I was back in Cyangugu for 2 weeks and this time I took Aimable, a very bright Deaf student who has finished his secondary schooling and is waiting to start at University next year. It had become clear to me on my first visit that there was a serious paucity of sign language at the centre, both among the students and among the teachers who have had a few hours of instruction from the Handicap International team. What many people don't seem to realise is that Sign language is a Language and that just teaching 50 or so signs is not adequate to provide a viable interpretation service! Nor do Deaf children emerge from the womb as fully fledged signers- they have to acquire language in the same way as a hearing child by having adult role models to show them how.

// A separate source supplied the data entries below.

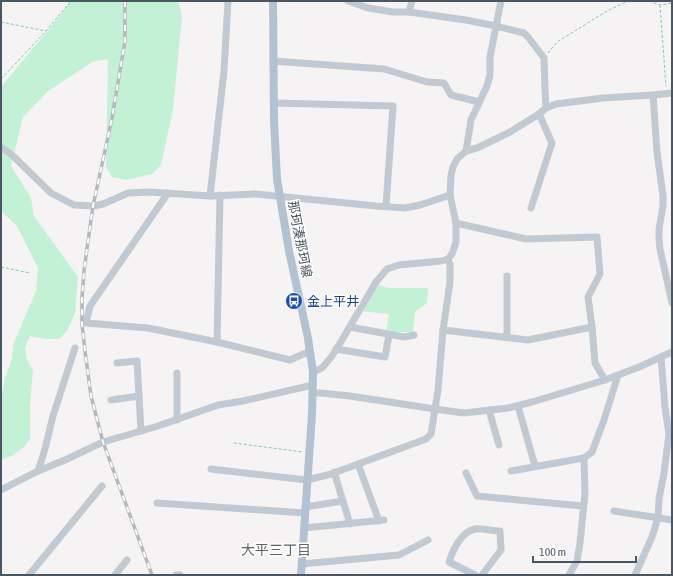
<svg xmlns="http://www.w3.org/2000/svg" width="673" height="576" viewBox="0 0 673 576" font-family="'Asap Condensed','Noto Sans JP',sans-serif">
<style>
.green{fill:#c3f1d5}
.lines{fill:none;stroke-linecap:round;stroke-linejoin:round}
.path{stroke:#7ad0a6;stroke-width:1;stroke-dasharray:3 2;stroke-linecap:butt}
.minor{stroke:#c1cad2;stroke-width:7}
.major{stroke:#b3c2d1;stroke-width:8}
.rail-casing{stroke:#b5b8bd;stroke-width:3.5}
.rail{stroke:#fff;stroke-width:2;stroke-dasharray:6;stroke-linecap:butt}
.labels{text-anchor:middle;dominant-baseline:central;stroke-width:3;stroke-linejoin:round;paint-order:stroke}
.street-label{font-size:13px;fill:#4a5661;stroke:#fff}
.transit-label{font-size:13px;fill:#164399;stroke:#fff;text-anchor:start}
.neighbourhood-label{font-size:14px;fill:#5f6368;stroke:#fff}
</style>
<rect width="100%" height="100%" fill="#f5f3f3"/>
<g class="green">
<path d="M70,1h108l4,15 -9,93 -12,56 -9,9 -25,6 -15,-3 -6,-10 2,-108 -16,3 -44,29 -25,26 -12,49 20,32 3,18 44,61 -3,36 -8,18 -8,8h-14l-15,-3 -5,12 2,12 6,10 -3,37v32l-6,8 -12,9 -11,4v-62l4,-20 7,-19 1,-14 4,-9 19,-45 2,-23 -21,-42 -16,-15v-124l62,-75z"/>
<path d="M377,284l12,4h39l-1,15 -12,9 -2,20h-27l3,-18 -28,-3z"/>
</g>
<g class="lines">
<g class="path">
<path d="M649,1l11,4 12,-2"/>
<path d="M660,5l6,81"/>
<path d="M1,22l45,9"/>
<path d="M548,53l9,-11 50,-31 21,-10"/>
<path d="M1,79l45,-48 25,-30"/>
<path d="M1,267l29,6"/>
<path d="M234,443l69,9"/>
</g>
<g class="minor">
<path d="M348,1l20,7 25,4h16l57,8 30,6 28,7 4,4 16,21 1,31 1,19"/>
<path d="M409,12l3,-11"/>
<path d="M273,61l111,8 43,13 17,1 7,12 28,7"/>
<path d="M653,95l4,57 6,44v10l-4,23v11l1,9 12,54"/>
<path d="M274,103l119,3 -7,100"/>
<path d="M1,147l11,8 39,38 23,12 19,1 10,-2 25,-11 21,-1 61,4 46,-2 120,12 29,2 15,-3 30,-10"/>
<path d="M466,151l5,-31 16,-34 3,-11v-18l11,-56"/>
<path d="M168,193l-78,113 -4,17 62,5 69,14 73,18 20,-9"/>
<path d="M210,196l14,-125 4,-70"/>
<path d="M531,208l21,-65 -13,-29"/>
<path d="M456,223l70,16 71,-2 3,37 -12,23 4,30 3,36 10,17"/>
<path d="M507,276v61"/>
<path d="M350,327l54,10 10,-2"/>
<path d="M443,330l85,10 64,-13"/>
<path d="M217,342l3,-147"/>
<path d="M336,349l49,8 4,-22"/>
<path d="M117,363l20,-2 4,70"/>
<path d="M313,372l9,-4 10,-12 10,-16 34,-58 11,-13 12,-4 42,-4 7,-2 4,-5 4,-12v-19l-6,-28 1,-20 2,-8 4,-8 9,-8 11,-3 33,-16 29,-18 7,-6 10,-4 47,-6 50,-3 19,-2"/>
<path d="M177,373v47"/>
<path d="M313,393h8l29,3 85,13 29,4 44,-5 24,-6 73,-22 34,-13 33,-15"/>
<path d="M111,400l28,-4"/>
<path d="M518,406l17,60"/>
<path d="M489,410l10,35"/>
<path d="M358,464l21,57"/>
<path d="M211,469l96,11 24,-6 95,-35 5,-5 7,-44 5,-60 7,-48v-17l-2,-6"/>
<path d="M38,471l7,-22 8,-33 22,-68"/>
<path d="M511,471l73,-13"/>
<path d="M334,472l16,52"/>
<path d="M466,473l11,23 106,10"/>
<path d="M1,490l37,-19 27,-11 38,-18 55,-16 60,-21 25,-4 70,-16"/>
<path d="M157,503l148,10"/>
<path d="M305,507l38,-6"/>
<path d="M614,511l58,9"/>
<path d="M304,528l80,-8"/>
<path d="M302,564l97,-9 29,-15"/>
<path d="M29,575l73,-89"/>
<path d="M115,575l12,-15"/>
<path d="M176,575h4"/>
<path d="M475,575l-26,-13c4,-12 12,-30 26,-33 5,-1 19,2 25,2l1,19 -19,25"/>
<path d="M569,575l8,-14 3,-18 5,-50 -1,-35 8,-6 12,-32 14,-45"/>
<path d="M635,575l17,-38 6,-19 1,-19 5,-26 5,-39 -4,-27 -4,-50"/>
</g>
<path class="major" d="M273,1l1,120 3,58 12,72 19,87 5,34 -1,42 -11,161"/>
<g class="rail-casing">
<path id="rail" d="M125,1v40l-13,77 -19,88 -5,35 -4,30 -2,27v26l3,27 6,45 12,46 49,133"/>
</g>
<use href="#rail" class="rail"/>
</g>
<defs>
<g id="bus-disc" transform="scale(0.9)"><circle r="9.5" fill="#1a4fb4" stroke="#fff"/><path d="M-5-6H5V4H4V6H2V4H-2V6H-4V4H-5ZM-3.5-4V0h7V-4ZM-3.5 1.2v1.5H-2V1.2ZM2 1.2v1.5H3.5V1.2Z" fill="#fff"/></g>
</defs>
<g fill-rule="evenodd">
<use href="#bus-disc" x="294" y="301"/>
</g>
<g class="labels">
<g class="street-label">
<text transform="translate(300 239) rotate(79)">那珂湊那珂線</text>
</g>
<g class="transit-label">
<text x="307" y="301">金上平井</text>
</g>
<g class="neighbourhood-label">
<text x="276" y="550">大平三丁目</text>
</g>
</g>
<rect width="673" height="576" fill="none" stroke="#4a5661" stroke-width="4"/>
<path d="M533 556v6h103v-6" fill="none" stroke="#4a5661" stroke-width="2"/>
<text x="539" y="556" font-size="12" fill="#4a5661" stroke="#ffffff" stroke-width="3" paint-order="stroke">100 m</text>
</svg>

Aimable was great! He drew pictures all morning while I worked with the children with learning disabilities and then in the afternoon we did English and Sign Language with the children and teachers. He also taught traditional dance so that by the end of the second week the children were able to put on a pretty reasonable show of understanding and responding to signs and dancing. Many of the support staff also picked up some signs and in our afternoon sessions we quite often had some of the other students. Aimable has said that if he does not find other work he will return to Ngwino Nawe for further teaching.
The views from around Cyangugu are absolutely beautiful- across the bright green sweep of tea and the forest which seems to go on forever to the South and to the glint of the lake in the West and as one gets closer to the town the houses, the fishing boats, the islands in the lake and just across the water the mysterious and majestic mountains of Congo which exercise an extraordinary fascination - especially at night when they really do seem like the heart of darkness; in marked contrast to the bright lights and noise of Bukavu which exudes a real flavour of vigour, activity and energy across the Rusisi river which is all that separates us.

Winding up in Kigali!

So now I'm back in Kigali, supposedly to finish the reports I've written, arrange some more meetings and plan the next phase! Well, that is kind of happening and I'm also preparing for a couple of days training that Jolanda and I are to do. One is at a centre that has Deaf and children with learning and physical disabilities not too far from Kigali. Some of the children are integrated at the primary school which is on the same site and we felt when we visited before that the teachers at the primary School might benefit from using some more participative methods of instruction and Jolanda is to do some sign language. then on Sunday we're off to Ruhengeri to help Louis, a teacher with whom I've worked before, do some training for Primary teachers so that they can better integrate the Deaf children. I'm hoping that between us we're going to do a better job than Handicap International!
I have to say that I don't really like Kigali! It's hot and crowded and expensive and full of new building going on. And now there is a really busy rush hour that seems to start at 5 pm and go on till after 7.00. Can it be that the work culture is catching on? However there are compensations like new places to get good food and plenty of buses to get you to where you want to be.
Rwanda is really moving along quite fast- English, if not actually sweeping across the country is gaining ground- certainly in the towns, there seems to be considerably less muzungu calling which makes me very happy, even in the deep South more people are wearing shoes, (at least near the road), more people have laptops, sophisticated phones and in Kigali skirts are ever shorter!